### EXERCISE DESCRIPTION:
The answer must be a single number: how many lines of the records below hold the word "left".

Segment Start: SOURCE MATERIAL

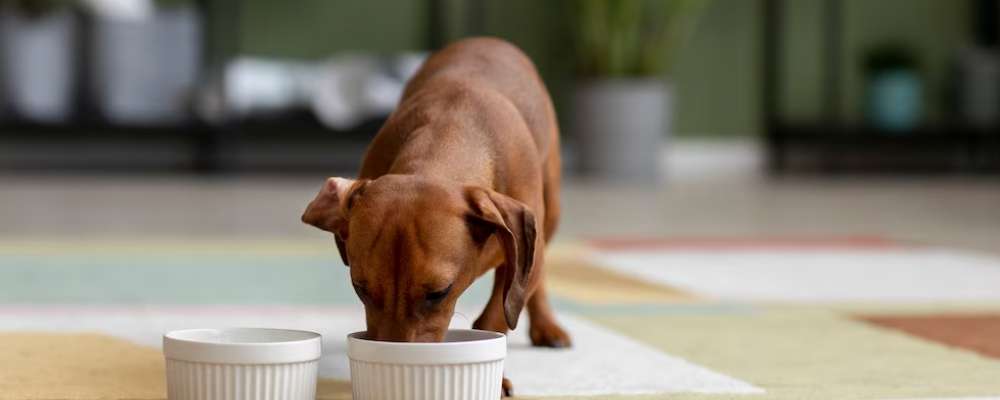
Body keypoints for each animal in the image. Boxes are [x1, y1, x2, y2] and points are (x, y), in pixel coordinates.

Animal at [300, 36, 568, 394]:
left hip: (549, 213)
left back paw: (546, 325)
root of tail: (488, 40)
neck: (451, 131)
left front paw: (497, 380)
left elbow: (497, 316)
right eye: (360, 287)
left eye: (439, 293)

Segment End: SOURCE MATERIAL

### EXPECTED OUTPUT:
5